History is repeating itself in Tennessee.
In April, state representative Justin Jones, an outspoken young Democrat from Nashville, was expelled from the legislature for speaking out with two fellow lawmakers alongside protesters against the Republican majority’s inaction on gun violence, following a devastating school shooting in March where three children were killed at a Christian elementary school.
This month, Mr Jones, along with fellow expelled colleague Rep Justin Pearson, won special elections and were sent back to the Tennessee House, right in time for a special session called to address public safety. The process began again.
On Monday, Mr Jones expressed his doubts about a bill under consideration that would put armed police officers in public schools, even on campuses which hadn’t adopted such measures by choice.
As The Independent has reported, such “school resource officers” (SRO) have been shown by research to have little impact on detering mass shootings, and actually fuel racial disparities in which students are punished.
“SROs have not been shown to reduce instances of mass shootings,” Mr Jones said, arguing, “We need to pay our teachers better, we don’t need more police in our schools.”
“Representative Jones, you are off the bill again,” fired back House Speaker Cameron Sexton, one of the leaders of the original process to expel the so-called “Tennessee Three.”
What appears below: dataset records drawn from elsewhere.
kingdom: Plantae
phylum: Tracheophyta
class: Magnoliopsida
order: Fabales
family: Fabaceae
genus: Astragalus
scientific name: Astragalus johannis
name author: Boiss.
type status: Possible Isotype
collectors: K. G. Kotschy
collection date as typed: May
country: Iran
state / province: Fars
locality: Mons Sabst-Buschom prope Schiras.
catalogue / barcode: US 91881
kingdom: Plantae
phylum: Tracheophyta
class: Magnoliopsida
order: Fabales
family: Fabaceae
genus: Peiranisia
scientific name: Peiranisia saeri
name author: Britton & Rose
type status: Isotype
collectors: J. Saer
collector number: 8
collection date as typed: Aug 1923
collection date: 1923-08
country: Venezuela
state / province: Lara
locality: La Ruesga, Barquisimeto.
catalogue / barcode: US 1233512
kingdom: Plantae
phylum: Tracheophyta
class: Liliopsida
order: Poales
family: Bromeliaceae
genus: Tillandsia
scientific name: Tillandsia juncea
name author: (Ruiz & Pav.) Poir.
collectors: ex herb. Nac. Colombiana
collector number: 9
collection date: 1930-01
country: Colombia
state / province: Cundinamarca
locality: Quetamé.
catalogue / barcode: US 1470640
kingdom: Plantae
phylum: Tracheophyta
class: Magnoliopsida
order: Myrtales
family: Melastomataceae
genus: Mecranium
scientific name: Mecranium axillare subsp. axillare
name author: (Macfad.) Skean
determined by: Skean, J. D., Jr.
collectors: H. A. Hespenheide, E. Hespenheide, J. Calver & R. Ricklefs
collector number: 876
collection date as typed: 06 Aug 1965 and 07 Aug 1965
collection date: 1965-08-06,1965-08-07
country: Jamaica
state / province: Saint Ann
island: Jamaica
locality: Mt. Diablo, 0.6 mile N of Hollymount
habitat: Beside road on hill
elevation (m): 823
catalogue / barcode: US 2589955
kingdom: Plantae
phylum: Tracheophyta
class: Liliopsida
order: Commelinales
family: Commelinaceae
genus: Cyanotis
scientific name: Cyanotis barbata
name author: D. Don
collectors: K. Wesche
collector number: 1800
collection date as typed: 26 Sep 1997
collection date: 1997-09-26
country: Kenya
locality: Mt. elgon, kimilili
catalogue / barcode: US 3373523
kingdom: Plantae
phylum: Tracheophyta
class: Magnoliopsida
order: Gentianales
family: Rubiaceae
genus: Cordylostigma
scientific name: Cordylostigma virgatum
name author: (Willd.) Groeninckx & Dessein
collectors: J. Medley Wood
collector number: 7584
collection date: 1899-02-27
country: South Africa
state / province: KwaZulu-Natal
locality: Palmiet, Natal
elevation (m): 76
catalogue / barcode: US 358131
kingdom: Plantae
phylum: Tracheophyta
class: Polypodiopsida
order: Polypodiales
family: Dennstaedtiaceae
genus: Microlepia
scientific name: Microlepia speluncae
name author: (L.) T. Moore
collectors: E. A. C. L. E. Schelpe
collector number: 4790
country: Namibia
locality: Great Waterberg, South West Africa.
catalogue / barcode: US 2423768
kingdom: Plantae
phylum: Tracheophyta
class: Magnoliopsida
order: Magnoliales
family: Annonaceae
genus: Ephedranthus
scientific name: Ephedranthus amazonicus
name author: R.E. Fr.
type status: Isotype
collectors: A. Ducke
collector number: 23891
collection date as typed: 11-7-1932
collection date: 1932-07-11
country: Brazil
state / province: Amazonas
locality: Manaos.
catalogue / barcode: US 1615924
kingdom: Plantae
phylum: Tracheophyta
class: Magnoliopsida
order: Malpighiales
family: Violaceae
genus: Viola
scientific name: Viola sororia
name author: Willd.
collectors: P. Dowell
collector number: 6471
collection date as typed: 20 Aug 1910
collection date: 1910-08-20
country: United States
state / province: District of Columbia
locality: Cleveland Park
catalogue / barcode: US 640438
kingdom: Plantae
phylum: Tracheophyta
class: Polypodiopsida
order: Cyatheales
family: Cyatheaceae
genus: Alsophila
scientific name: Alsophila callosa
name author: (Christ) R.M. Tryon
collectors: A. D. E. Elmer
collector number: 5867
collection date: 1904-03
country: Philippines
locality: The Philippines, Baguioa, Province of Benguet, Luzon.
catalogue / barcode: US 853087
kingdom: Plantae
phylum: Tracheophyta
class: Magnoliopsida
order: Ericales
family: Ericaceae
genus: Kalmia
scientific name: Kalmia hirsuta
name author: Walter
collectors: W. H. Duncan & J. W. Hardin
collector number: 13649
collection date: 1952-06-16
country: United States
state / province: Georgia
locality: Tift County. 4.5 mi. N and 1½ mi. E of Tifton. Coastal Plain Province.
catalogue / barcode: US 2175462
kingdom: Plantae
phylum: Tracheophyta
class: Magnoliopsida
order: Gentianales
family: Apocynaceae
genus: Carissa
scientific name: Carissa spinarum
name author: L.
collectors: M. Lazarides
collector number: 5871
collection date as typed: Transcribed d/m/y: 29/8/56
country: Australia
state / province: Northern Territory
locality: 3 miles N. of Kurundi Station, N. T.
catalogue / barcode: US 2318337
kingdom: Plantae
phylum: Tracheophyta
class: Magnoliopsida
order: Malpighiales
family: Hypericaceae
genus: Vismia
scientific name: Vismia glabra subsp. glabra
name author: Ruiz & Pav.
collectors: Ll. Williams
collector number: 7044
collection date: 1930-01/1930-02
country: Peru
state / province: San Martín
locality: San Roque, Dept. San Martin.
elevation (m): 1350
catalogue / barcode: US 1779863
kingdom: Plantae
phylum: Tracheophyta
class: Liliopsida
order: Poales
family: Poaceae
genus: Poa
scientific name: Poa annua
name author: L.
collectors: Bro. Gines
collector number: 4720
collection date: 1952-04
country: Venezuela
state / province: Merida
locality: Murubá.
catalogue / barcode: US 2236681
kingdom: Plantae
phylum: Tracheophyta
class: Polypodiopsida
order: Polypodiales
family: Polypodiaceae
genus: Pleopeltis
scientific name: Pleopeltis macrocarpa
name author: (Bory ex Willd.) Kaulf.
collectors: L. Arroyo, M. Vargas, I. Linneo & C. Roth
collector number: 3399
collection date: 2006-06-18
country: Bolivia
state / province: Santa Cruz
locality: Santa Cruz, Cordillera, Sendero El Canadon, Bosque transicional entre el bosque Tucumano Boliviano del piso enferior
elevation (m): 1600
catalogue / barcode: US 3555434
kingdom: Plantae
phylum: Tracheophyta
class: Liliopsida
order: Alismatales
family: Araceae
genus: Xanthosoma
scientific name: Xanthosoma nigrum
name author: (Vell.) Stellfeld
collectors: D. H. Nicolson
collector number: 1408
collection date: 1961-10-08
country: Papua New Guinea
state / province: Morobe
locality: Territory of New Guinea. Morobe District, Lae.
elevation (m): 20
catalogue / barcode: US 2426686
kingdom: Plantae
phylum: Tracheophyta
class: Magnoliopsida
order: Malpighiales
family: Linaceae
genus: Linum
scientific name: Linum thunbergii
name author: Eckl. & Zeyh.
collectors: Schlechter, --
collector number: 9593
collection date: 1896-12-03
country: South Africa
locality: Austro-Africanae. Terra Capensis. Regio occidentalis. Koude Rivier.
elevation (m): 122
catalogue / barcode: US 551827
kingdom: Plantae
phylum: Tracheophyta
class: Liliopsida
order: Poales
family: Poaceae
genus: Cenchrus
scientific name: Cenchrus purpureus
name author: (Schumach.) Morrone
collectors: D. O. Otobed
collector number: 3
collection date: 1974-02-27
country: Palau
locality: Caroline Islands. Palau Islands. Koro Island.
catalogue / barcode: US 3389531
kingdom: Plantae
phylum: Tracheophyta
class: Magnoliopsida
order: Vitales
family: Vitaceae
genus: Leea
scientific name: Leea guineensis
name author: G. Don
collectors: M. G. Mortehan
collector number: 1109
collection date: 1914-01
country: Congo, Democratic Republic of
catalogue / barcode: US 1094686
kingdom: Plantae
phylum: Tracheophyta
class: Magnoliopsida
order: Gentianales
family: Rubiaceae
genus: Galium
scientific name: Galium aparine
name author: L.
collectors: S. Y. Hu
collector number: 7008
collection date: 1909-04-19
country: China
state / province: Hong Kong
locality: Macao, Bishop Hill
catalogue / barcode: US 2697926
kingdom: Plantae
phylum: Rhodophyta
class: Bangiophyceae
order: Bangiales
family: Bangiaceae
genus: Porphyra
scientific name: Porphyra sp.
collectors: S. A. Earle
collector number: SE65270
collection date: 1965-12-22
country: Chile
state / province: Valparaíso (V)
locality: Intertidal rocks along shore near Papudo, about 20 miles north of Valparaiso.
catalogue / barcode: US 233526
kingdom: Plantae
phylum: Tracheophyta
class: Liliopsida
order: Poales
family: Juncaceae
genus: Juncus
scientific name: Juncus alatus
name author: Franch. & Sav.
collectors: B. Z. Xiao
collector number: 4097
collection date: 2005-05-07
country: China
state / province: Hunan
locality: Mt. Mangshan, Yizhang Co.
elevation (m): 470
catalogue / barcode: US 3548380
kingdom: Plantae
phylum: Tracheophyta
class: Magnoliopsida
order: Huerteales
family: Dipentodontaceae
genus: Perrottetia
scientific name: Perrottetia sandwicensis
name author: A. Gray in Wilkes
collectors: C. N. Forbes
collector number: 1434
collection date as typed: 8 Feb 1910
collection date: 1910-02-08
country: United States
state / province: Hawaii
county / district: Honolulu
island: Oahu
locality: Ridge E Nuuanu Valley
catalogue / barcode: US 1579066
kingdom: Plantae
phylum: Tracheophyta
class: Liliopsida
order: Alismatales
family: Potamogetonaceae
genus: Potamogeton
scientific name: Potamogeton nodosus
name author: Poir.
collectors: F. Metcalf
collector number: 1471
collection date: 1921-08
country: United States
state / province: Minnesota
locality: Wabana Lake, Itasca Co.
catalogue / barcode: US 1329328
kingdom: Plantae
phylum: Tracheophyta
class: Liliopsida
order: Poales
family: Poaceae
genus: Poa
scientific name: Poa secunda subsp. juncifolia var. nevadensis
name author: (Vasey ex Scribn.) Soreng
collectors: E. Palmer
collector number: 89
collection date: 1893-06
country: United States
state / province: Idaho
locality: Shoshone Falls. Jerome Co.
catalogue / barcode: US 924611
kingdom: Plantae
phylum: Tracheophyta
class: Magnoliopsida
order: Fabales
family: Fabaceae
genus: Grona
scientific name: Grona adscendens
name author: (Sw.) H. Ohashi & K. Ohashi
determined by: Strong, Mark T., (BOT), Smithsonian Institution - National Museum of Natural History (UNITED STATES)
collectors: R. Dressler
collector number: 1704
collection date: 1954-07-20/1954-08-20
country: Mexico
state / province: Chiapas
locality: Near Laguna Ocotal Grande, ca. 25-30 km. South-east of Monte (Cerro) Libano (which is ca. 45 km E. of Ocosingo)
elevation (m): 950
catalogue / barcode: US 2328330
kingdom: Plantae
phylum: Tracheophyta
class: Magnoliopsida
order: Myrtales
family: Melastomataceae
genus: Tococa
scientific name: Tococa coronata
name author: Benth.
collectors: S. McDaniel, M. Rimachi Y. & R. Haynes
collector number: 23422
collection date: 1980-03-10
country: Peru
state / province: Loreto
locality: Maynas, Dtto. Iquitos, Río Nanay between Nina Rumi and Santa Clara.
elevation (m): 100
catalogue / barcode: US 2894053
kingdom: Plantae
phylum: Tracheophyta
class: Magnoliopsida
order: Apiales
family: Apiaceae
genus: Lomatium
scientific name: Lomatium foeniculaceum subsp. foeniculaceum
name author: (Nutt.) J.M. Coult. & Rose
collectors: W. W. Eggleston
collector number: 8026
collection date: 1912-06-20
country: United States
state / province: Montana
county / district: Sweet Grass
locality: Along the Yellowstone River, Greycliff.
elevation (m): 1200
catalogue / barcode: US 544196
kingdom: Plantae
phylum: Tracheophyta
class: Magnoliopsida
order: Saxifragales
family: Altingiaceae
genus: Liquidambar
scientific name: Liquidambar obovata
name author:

The Republican leader declared Mr Jones out of order and in violation of new house leaders, triggering a vote on whether to silence the Democrat from further legislative debate. The move passed 70-20 on party lines.
Mr Jones railed against the decision, calling it another instance of the House leadership focusing on bare-knuckle politics instead of making Tennessee safety.
“Their priorities are out of order,” he wrote on X, the social media platform previously known as Twitter, after the vote. “Their leadership is out of order. The House is out of order.”
There were other parallels as well.
Much like the first time Mr Jones and his allies spoke out, the Tennessee House ended its special session on Tuesday without making any major changes to firearms laws in the state, leaving in place the same status quo that prompted the Tennessee Three to take to the House floor and chant alongside protesters assembled in the galleries back in April.
Now, as then, survivors of the March Covenant shooting left the process feeling unheard.
"We held a special session following the extraordinary tragedy of a mass shooting that took place at the Covenant School, and we took no meaningful action," Shoop Neumann, the mother of a child who survived the shooting, told The Nashville Tennessean. “The divisiveness we have all witnessed makes us long for a unified community. We need legislators on both sides of the aisle to be able to have respectful, thoughtful debate regarding potential solutions to end gun violence."
As the paper reported, the session ended with little major change, with legislators only agreeing to modest funding increases for state mental health workers and gun safety PSAs.
Anti-gun violence protesters have been evicted multiple times from the legislative viewing gallery as lawmakers fail to pass meaningful gun reform after the Covenant shooting— (REUTERS)
Much like the first Tennessee Three episode, the special session also saw Republican lawmakers order state capitol police officers to clear out the House’s viewing gallery, after crowds began chanting “fascists” and “racists” when Rep Jones was silenced.
The second silencing vote caps off what’s been an unprecedented session of the Tennessee legislature.
Earlier this year, observers of state politics said they had never seen legislators act so aggressively towards colleagues for speaking out.
Carrie Russell, a lecturer in political science and expert on Southern politics at Nashville’s Vanderbilt University, told The Independent the original silencing votes were an “exercise of power solely for power’s sake” with a ruthlessness akin to “a pack of dogs refusing to stop biting.”
She noted that in the rare instances anyone is removed from office in Tennessee or any other state, it’s usually after a legislator has been convicted of a serious crime.
“No laws – local, state or federal – were broken here,” she said of the original protest where three Democratic lawmakers – Reps Justin Jones, Gloria Johnson, and Justin Pearson – spoke from the House floor and joined in chants with protesters who had entered the capitol building.
“They were well within their constitutional rights to speak out during the House recess, per the state and federal constitution.”
“We will work towards ensuring every one of those seats is replaced by someone who has a true desire to listen to their constituents over firearm association lobbyists,” she added. “We will be back in January,” Ms Neumann said in her interview with The Tennessean.
Mr Jones had an even more pointed message after the vote.
“It’s time for a new Speaker,” he wrote on X.